▶ [Task item]: Copy out the items from the line with "left hip: (580, 270, -8)" up to and including the line with "right knee: (722, 377, -7)", and scale every number inside the keypoint triples (both pixel coordinates and depth) by 1.35, rounding to whole numbers with halves rounded up. Leave the box lines and all other text as they stand.

▶ [Data extract]:
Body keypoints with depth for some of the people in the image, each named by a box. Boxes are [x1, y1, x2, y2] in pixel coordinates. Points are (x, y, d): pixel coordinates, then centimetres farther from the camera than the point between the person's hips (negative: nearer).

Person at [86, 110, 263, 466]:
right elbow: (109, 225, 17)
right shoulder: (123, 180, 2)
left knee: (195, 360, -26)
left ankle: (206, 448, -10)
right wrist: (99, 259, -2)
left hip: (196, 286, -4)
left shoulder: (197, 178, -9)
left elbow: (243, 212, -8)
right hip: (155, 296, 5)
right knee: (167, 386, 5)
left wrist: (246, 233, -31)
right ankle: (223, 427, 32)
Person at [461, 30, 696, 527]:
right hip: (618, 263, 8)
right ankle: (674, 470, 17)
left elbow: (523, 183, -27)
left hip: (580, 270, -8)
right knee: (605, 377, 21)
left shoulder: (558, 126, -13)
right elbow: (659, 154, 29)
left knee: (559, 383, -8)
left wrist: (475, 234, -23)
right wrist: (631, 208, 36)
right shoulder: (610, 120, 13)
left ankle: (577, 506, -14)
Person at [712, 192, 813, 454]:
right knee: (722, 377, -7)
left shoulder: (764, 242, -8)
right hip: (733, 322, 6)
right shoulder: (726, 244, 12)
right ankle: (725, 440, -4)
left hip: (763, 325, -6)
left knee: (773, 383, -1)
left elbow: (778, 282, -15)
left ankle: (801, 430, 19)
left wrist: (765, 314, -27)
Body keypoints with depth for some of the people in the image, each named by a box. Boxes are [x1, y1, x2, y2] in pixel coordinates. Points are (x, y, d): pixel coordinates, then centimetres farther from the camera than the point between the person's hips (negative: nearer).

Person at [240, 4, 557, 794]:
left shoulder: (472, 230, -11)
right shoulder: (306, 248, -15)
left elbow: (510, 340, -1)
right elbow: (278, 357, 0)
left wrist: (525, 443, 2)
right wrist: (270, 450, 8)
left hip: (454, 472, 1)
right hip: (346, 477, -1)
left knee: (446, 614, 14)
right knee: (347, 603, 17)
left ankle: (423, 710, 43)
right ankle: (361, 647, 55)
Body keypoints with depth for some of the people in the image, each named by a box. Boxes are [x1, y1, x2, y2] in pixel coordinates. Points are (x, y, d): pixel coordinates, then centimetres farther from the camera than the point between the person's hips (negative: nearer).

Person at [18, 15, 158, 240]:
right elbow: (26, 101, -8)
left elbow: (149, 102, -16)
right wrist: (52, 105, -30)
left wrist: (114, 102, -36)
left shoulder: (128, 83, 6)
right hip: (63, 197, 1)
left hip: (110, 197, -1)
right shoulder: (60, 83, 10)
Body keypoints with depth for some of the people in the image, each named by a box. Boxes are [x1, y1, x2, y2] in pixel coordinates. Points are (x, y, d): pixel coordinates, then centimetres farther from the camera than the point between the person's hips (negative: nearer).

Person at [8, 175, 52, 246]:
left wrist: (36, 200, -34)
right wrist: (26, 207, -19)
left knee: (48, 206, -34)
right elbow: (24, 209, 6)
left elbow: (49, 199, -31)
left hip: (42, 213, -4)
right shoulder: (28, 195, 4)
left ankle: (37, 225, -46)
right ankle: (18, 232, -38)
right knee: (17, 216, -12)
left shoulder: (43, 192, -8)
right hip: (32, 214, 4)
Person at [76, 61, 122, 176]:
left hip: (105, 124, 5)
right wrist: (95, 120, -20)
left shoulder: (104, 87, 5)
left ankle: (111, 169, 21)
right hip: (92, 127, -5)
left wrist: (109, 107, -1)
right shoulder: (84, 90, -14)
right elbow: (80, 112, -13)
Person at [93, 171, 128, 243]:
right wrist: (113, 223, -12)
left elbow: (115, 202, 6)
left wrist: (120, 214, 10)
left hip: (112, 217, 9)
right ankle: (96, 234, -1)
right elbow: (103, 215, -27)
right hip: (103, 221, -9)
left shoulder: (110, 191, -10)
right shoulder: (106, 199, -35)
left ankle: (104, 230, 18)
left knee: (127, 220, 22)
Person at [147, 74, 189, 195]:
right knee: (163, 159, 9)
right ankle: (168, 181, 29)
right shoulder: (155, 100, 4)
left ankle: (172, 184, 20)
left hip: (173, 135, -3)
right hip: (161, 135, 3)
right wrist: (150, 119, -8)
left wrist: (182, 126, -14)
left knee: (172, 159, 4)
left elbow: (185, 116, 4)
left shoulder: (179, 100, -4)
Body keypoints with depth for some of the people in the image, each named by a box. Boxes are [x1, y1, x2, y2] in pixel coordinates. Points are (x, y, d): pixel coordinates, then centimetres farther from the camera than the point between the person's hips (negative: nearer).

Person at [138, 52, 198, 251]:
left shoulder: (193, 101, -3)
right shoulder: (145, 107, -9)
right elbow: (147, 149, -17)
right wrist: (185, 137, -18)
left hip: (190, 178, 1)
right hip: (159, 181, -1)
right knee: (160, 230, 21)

▶ [Problem solution]:
left hip: (783, 365, -11)
right knee: (817, 509, 28)
left shoulder: (753, 170, -18)
right elbow: (890, 208, 39)
left knee: (755, 517, -11)
left wrist: (641, 316, -31)
right wrist: (852, 281, 49)
right shoulder: (824, 162, 18)
left ankle: (779, 683, -19)
Person at [712, 192, 813, 454]:
right knee: (975, 509, -9)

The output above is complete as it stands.